[Exercise] Copy every entry verbatim and skip the pictures.

Data records:
◆ ◆ ◆ ◆ ◆ ◆ ◆
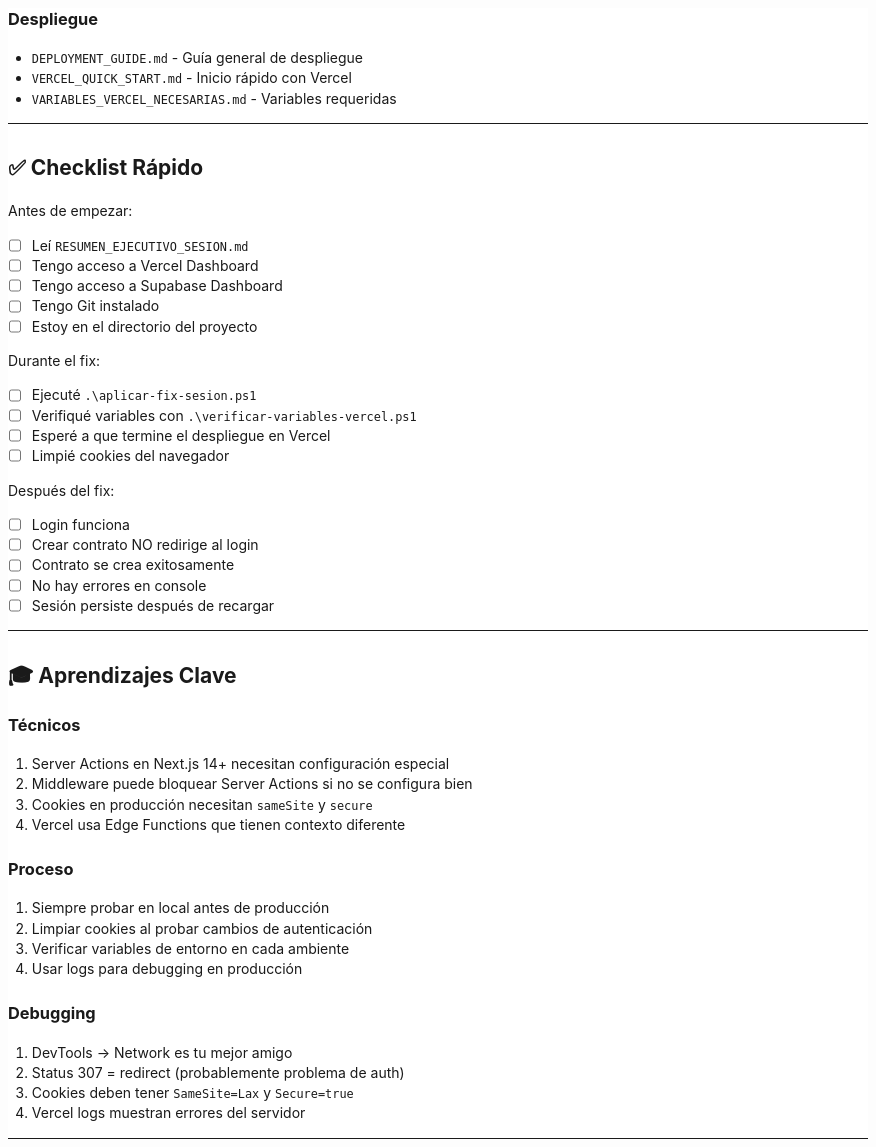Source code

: ### Despliegue
- `DEPLOYMENT_GUIDE.md` - Guía general de despliegue
- `VERCEL_QUICK_START.md` - Inicio rápido con Vercel
- `VARIABLES_VERCEL_NECESARIAS.md` - Variables requeridas

---

## ✅ Checklist Rápido

Antes de empezar:
- [ ] Leí `RESUMEN_EJECUTIVO_SESION.md`
- [ ] Tengo acceso a Vercel Dashboard
- [ ] Tengo acceso a Supabase Dashboard
- [ ] Tengo Git instalado
- [ ] Estoy en el directorio del proyecto

Durante el fix:
- [ ] Ejecuté `.\aplicar-fix-sesion.ps1`
- [ ] Verifiqué variables con `.\verificar-variables-vercel.ps1`
- [ ] Esperé a que termine el despliegue en Vercel
- [ ] Limpié cookies del navegador

Después del fix:
- [ ] Login funciona
- [ ] Crear contrato NO redirige al login
- [ ] Contrato se crea exitosamente
- [ ] No hay errores en console
- [ ] Sesión persiste después de recargar

---

## 🎓 Aprendizajes Clave

### Técnicos
1. Server Actions en Next.js 14+ necesitan configuración especial
2. Middleware puede bloquear Server Actions si no se configura bien
3. Cookies en producción necesitan `sameSite` y `secure`
4. Vercel usa Edge Functions que tienen contexto diferente

### Proceso
1. Siempre probar en local antes de producción
2. Limpiar cookies al probar cambios de autenticación
3. Verificar variables de entorno en cada ambiente
4. Usar logs para debugging en producción

### Debugging
1. DevTools → Network es tu mejor amigo
2. Status 307 = redirect (probablemente problema de auth)
3. Cookies deben tener `SameSite=Lax` y `Secure=true`
4. Vercel logs muestran errores del servidor

---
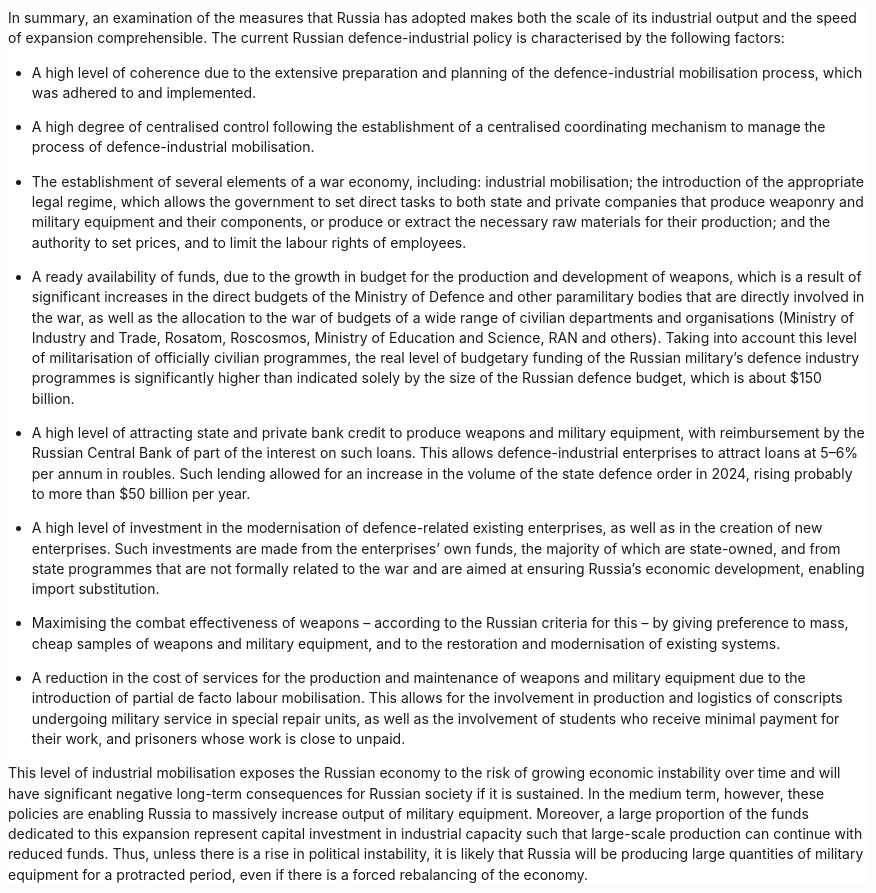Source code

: In summary, an examination of the measures that Russia has adopted makes both the scale of its industrial output and the speed of expansion comprehensible. The current Russian defence-industrial policy is characterised by the following factors:

- A high level of coherence due to the extensive preparation and planning of the defence-industrial mobilisation process, which was adhered to and implemented.

- A high degree of centralised control following the establishment of a centralised coordinating mechanism to manage the process of defence-industrial mobilisation.

- The establishment of several elements of a war economy, including: industrial mobilisation; the introduction of the appropriate legal regime, which allows the government to set direct tasks to both state and private companies that produce weaponry and military equipment and their components, or produce or extract the necessary raw materials for their production; and the authority to set prices, and to limit the labour rights of employees.

- A ready availability of funds, due to the growth in budget for the production and development of weapons, which is a result of significant increases in the direct budgets of the Ministry of Defence and other paramilitary bodies that are directly involved in the war, as well as the allocation to the war of budgets of a wide range of civilian departments and organisations (Ministry of Industry and Trade, Rosatom, Roscosmos, Ministry of Education and Science, RAN and others). Taking into account this level of militarisation of officially civilian programmes, the real level of budgetary funding of the Russian military’s defence industry programmes is significantly higher than indicated solely by the size of the Russian defence budget, which is about $150 billion.

- A high level of attracting state and private bank credit to produce weapons and military equipment, with reimbursement by the Russian Central Bank of part of the interest on such loans. This allows defence-industrial enterprises to attract loans at 5–6% per annum in roubles. Such lending allowed for an increase in the volume of the state defence order in 2024, rising probably to more than $50 billion per year.

- A high level of investment in the modernisation of defence-related existing enterprises, as well as in the creation of new enterprises. Such investments are made from the enterprises’ own funds, the majority of which are state-owned, and from state programmes that are not formally related to the war and are aimed at ensuring Russia’s economic development, enabling import substitution.

- Maximising the combat effectiveness of weapons – according to the Russian criteria for this – by giving preference to mass, cheap samples of weapons and military equipment, and to the restoration and modernisation of existing systems.

- A reduction in the cost of services for the production and maintenance of weapons and military equipment due to the introduction of partial de facto labour mobilisation. This allows for the involvement in production and logistics of conscripts undergoing military service in special repair units, as well as the involvement of students who receive minimal payment for their work, and prisoners whose work is close to unpaid.

This level of industrial mobilisation exposes the Russian economy to the risk of growing economic instability over time and will have significant negative long-term consequences for Russian society if it is sustained. In the medium term, however, these policies are enabling Russia to massively increase output of military equipment. Moreover, a large proportion of the funds dedicated to this expansion represent capital investment in industrial capacity such that large-scale production can continue with reduced funds. Thus, unless there is a rise in political instability, it is likely that Russia will be producing large quantities of military equipment for a protracted period, even if there is a forced rebalancing of the economy.

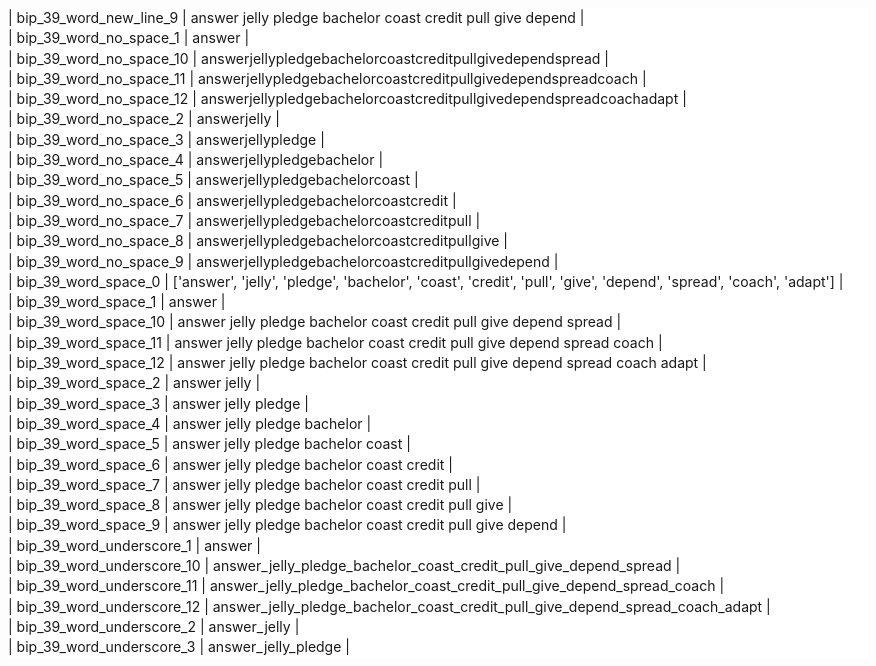 | bip_39_word_new_line_9 | answer
jelly
pledge
bachelor
coast
credit
pull
give
depend |  
| bip_39_word_no_space_1 | answer |  
| bip_39_word_no_space_10 | answerjellypledgebachelorcoastcreditpullgivedependspread |  
| bip_39_word_no_space_11 | answerjellypledgebachelorcoastcreditpullgivedependspreadcoach |  
| bip_39_word_no_space_12 | answerjellypledgebachelorcoastcreditpullgivedependspreadcoachadapt |  
| bip_39_word_no_space_2 | answerjelly |  
| bip_39_word_no_space_3 | answerjellypledge |  
| bip_39_word_no_space_4 | answerjellypledgebachelor |  
| bip_39_word_no_space_5 | answerjellypledgebachelorcoast |  
| bip_39_word_no_space_6 | answerjellypledgebachelorcoastcredit |  
| bip_39_word_no_space_7 | answerjellypledgebachelorcoastcreditpull |  
| bip_39_word_no_space_8 | answerjellypledgebachelorcoastcreditpullgive |  
| bip_39_word_no_space_9 | answerjellypledgebachelorcoastcreditpullgivedepend |  
| bip_39_word_space_0 | ['answer', 'jelly', 'pledge', 'bachelor', 'coast', 'credit', 'pull', 'give', 'depend', 'spread', 'coach', 'adapt'] |  
| bip_39_word_space_1 | answer |  
| bip_39_word_space_10 | answer jelly pledge bachelor coast credit pull give depend spread |  
| bip_39_word_space_11 | answer jelly pledge bachelor coast credit pull give depend spread coach |  
| bip_39_word_space_12 | answer jelly pledge bachelor coast credit pull give depend spread coach adapt |  
| bip_39_word_space_2 | answer jelly |  
| bip_39_word_space_3 | answer jelly pledge |  
| bip_39_word_space_4 | answer jelly pledge bachelor |  
| bip_39_word_space_5 | answer jelly pledge bachelor coast |  
| bip_39_word_space_6 | answer jelly pledge bachelor coast credit |  
| bip_39_word_space_7 | answer jelly pledge bachelor coast credit pull |  
| bip_39_word_space_8 | answer jelly pledge bachelor coast credit pull give |  
| bip_39_word_space_9 | answer jelly pledge bachelor coast credit pull give depend |  
| bip_39_word_underscore_1 | answer |  
| bip_39_word_underscore_10 | answer_jelly_pledge_bachelor_coast_credit_pull_give_depend_spread |  
| bip_39_word_underscore_11 | answer_jelly_pledge_bachelor_coast_credit_pull_give_depend_spread_coach |  
| bip_39_word_underscore_12 | answer_jelly_pledge_bachelor_coast_credit_pull_give_depend_spread_coach_adapt |  
| bip_39_word_underscore_2 | answer_jelly |  
| bip_39_word_underscore_3 | answer_jelly_pledge |  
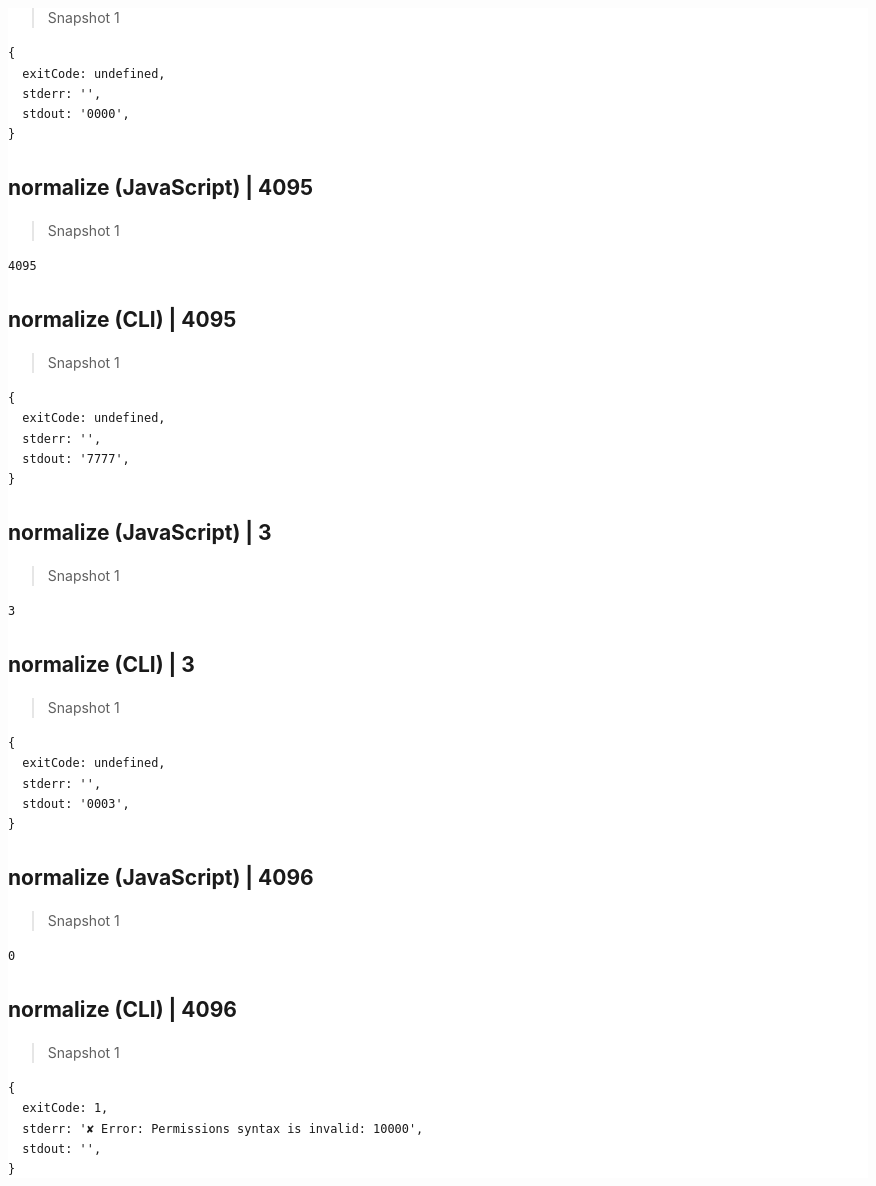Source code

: > Snapshot 1

    {
      exitCode: undefined,
      stderr: '',
      stdout: '0000',
    }

## normalize (JavaScript) | 4095

> Snapshot 1

    4095

## normalize (CLI) | 4095

> Snapshot 1

    {
      exitCode: undefined,
      stderr: '',
      stdout: '7777',
    }

## normalize (JavaScript) | 3

> Snapshot 1

    3

## normalize (CLI) | 3

> Snapshot 1

    {
      exitCode: undefined,
      stderr: '',
      stdout: '0003',
    }

## normalize (JavaScript) | 4096

> Snapshot 1

    0

## normalize (CLI) | 4096

> Snapshot 1

    {
      exitCode: 1,
      stderr: '✘ Error: Permissions syntax is invalid: 10000',
      stdout: '',
    }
◆ ◆ ◆ ◆ ◆ ◆ ◆
[Exercise solution]
Source code

: ### Despliegue
- `DEPLOYMENT_GUIDE.md` - Guía general de despliegue
- `VERCEL_QUICK_START.md` - Inicio rápido con Vercel
- `VARIABLES_VERCEL_NECESARIAS.md` - Variables requeridas

---

## ✅ Checklist Rápido

Antes de empezar:
- [ ] Leí `RESUMEN_EJECUTIVO_SESION.md`
- [ ] Tengo acceso a Vercel Dashboard
- [ ] Tengo acceso a Supabase Dashboard
- [ ] Tengo Git instalado
- [ ] Estoy en el directorio del proyecto

Durante el fix:
- [ ] Ejecuté `.\aplicar-fix-sesion.ps1`
- [ ] Verifiqué variables con `.\verificar-variables-vercel.ps1`
- [ ] Esperé a que termine el despliegue en Vercel
- [ ] Limpié cookies del navegador

Después del fix:
- [ ] Login funciona
- [ ] Crear contrato NO redirige al login
- [ ] Contrato se crea exitosamente
- [ ] No hay errores en console
- [ ] Sesión persiste después de recargar

---

## 🎓 Aprendizajes Clave

### Técnicos
1. Server Actions en Next.js 14+ necesitan configuración especial
2. Middleware puede bloquear Server Actions si no se configura bien
3. Cookies en producción necesitan `sameSite` y `secure`
4. Vercel usa Edge Functions que tienen contexto diferente

### Proceso
1. Siempre probar en local antes de producción
2. Limpiar cookies al probar cambios de autenticación
3. Verificar variables de entorno en cada ambiente
4. Usar logs para debugging en producción

### Debugging
1. DevTools → Network es tu mejor amigo
2. Status 307 = redirect (probablemente problema de auth)
3. Cookies deben tener `SameSite=Lax` y `Secure=true`
4. Vercel logs muestran errores del servidor

---
Source code

: In summary, an examination of the measures that Russia has adopted makes both the scale of its industrial output and the speed of expansion comprehensible. The current Russian defence-industrial policy is characterised by the following factors:

- A high level of coherence due to the extensive preparation and planning of the defence-industrial mobilisation process, which was adhered to and implemented.

- A high degree of centralised control following the establishment of a centralised coordinating mechanism to manage the process of defence-industrial mobilisation.

- The establishment of several elements of a war economy, including: industrial mobilisation; the introduction of the appropriate legal regime, which allows the government to set direct tasks to both state and private companies that produce weaponry and military equipment and their components, or produce or extract the necessary raw materials for their production; and the authority to set prices, and to limit the labour rights of employees.

- A ready availability of funds, due to the growth in budget for the production and development of weapons, which is a result of significant increases in the direct budgets of the Ministry of Defence and other paramilitary bodies that are directly involved in the war, as well as the allocation to the war of budgets of a wide range of civilian departments and organisations (Ministry of Industry and Trade, Rosatom, Roscosmos, Ministry of Education and Science, RAN and others). Taking into account this level of militarisation of officially civilian programmes, the real level of budgetary funding of the Russian military’s defence industry programmes is significantly higher than indicated solely by the size of the Russian defence budget, which is about $150 billion.

- A high level of attracting state and private bank credit to produce weapons and military equipment, with reimbursement by the Russian Central Bank of part of the interest on such loans. This allows defence-industrial enterprises to attract loans at 5–6% per annum in roubles. Such lending allowed for an increase in the volume of the state defence order in 2024, rising probably to more than $50 billion per year.

- A high level of investment in the modernisation of defence-related existing enterprises, as well as in the creation of new enterprises. Such investments are made from the enterprises’ own funds, the majority of which are state-owned, and from state programmes that are not formally related to the war and are aimed at ensuring Russia’s economic development, enabling import substitution.

- Maximising the combat effectiveness of weapons – according to the Russian criteria for this – by giving preference to mass, cheap samples of weapons and military equipment, and to the restoration and modernisation of existing systems.

- A reduction in the cost of services for the production and maintenance of weapons and military equipment due to the introduction of partial de facto labour mobilisation. This allows for the involvement in production and logistics of conscripts undergoing military service in special repair units, as well as the involvement of students who receive minimal payment for their work, and prisoners whose work is close to unpaid.

This level of industrial mobilisation exposes the Russian economy to the risk of growing economic instability over time and will have significant negative long-term consequences for Russian society if it is sustained. In the medium term, however, these policies are enabling Russia to massively increase output of military equipment. Moreover, a large proportion of the funds dedicated to this expansion represent capital investment in industrial capacity such that large-scale production can continue with reduced funds. Thus, unless there is a rise in political instability, it is likely that Russia will be producing large quantities of military equipment for a protracted period, even if there is a forced rebalancing of the economy.

 | bip_39_word_new_line_9 | answer
jelly
pledge
bachelor
coast
credit
pull
give
depend |  
| bip_39_word_no_space_1 | answer |  
| bip_39_word_no_space_10 | answerjellypledgebachelorcoastcreditpullgivedependspread |  
| bip_39_word_no_space_11 | answerjellypledgebachelorcoastcreditpullgivedependspreadcoach |  
| bip_39_word_no_space_12 | answerjellypledgebachelorcoastcreditpullgivedependspreadcoachadapt |  
| bip_39_word_no_space_2 | answerjelly |  
| bip_39_word_no_space_3 | answerjellypledge |  
| bip_39_word_no_space_4 | answerjellypledgebachelor |  
| bip_39_word_no_space_5 | answerjellypledgebachelorcoast |  
| bip_39_word_no_space_6 | answerjellypledgebachelorcoastcredit |  
| bip_39_word_no_space_7 | answerjellypledgebachelorcoastcreditpull |  
| bip_39_word_no_space_8 | answerjellypledgebachelorcoastcreditpullgive |  
| bip_39_word_no_space_9 | answerjellypledgebachelorcoastcreditpullgivedepend |  
| bip_39_word_space_0 | ['answer', 'jelly', 'pledge', 'bachelor', 'coast', 'credit', 'pull', 'give', 'depend', 'spread', 'coach', 'adapt'] |  
| bip_39_word_space_1 | answer |  
| bip_39_word_space_10 | answer jelly pledge bachelor coast credit pull give depend spread |  
| bip_39_word_space_11 | answer jelly pledge bachelor coast credit pull give depend spread coach |  
| bip_39_word_space_12 | answer jelly pledge bachelor coast credit pull give depend spread coach adapt |  
| bip_39_word_space_2 | answer jelly |  
| bip_39_word_space_3 | answer jelly pledge |  
| bip_39_word_space_4 | answer jelly pledge bachelor |  
| bip_39_word_space_5 | answer jelly pledge bachelor coast |  
| bip_39_word_space_6 | answer jelly pledge bachelor coast credit |  
| bip_39_word_space_7 | answer jelly pledge bachelor coast credit pull |  
| bip_39_word_space_8 | answer jelly pledge bachelor coast credit pull give |  
| bip_39_word_space_9 | answer jelly pledge bachelor coast credit pull give depend |  
| bip_39_word_underscore_1 | answer |  
| bip_39_word_underscore_10 | answer_jelly_pledge_bachelor_coast_credit_pull_give_depend_spread |  
| bip_39_word_underscore_11 | answer_jelly_pledge_bachelor_coast_credit_pull_give_depend_spread_coach |  
| bip_39_word_underscore_12 | answer_jelly_pledge_bachelor_coast_credit_pull_give_depend_spread_coach_adapt |  
| bip_39_word_underscore_2 | answer_jelly |  
| bip_39_word_underscore_3 | answer_jelly_pledge |  
Source code

: > Snapshot 1

    {
      exitCode: undefined,
      stderr: '',
      stdout: '0000',
    }

## normalize (JavaScript) | 4095

> Snapshot 1

    4095

## normalize (CLI) | 4095

> Snapshot 1

    {
      exitCode: undefined,
      stderr: '',
      stdout: '7777',
    }

## normalize (JavaScript) | 3

> Snapshot 1

    3

## normalize (CLI) | 3

> Snapshot 1

    {
      exitCode: undefined,
      stderr: '',
      stdout: '0003',
    }

## normalize (JavaScript) | 4096

> Snapshot 1

    0

## normalize (CLI) | 4096

> Snapshot 1

    {
      exitCode: 1,
      stderr: '✘ Error: Permissions syntax is invalid: 10000',
      stdout: '',
    }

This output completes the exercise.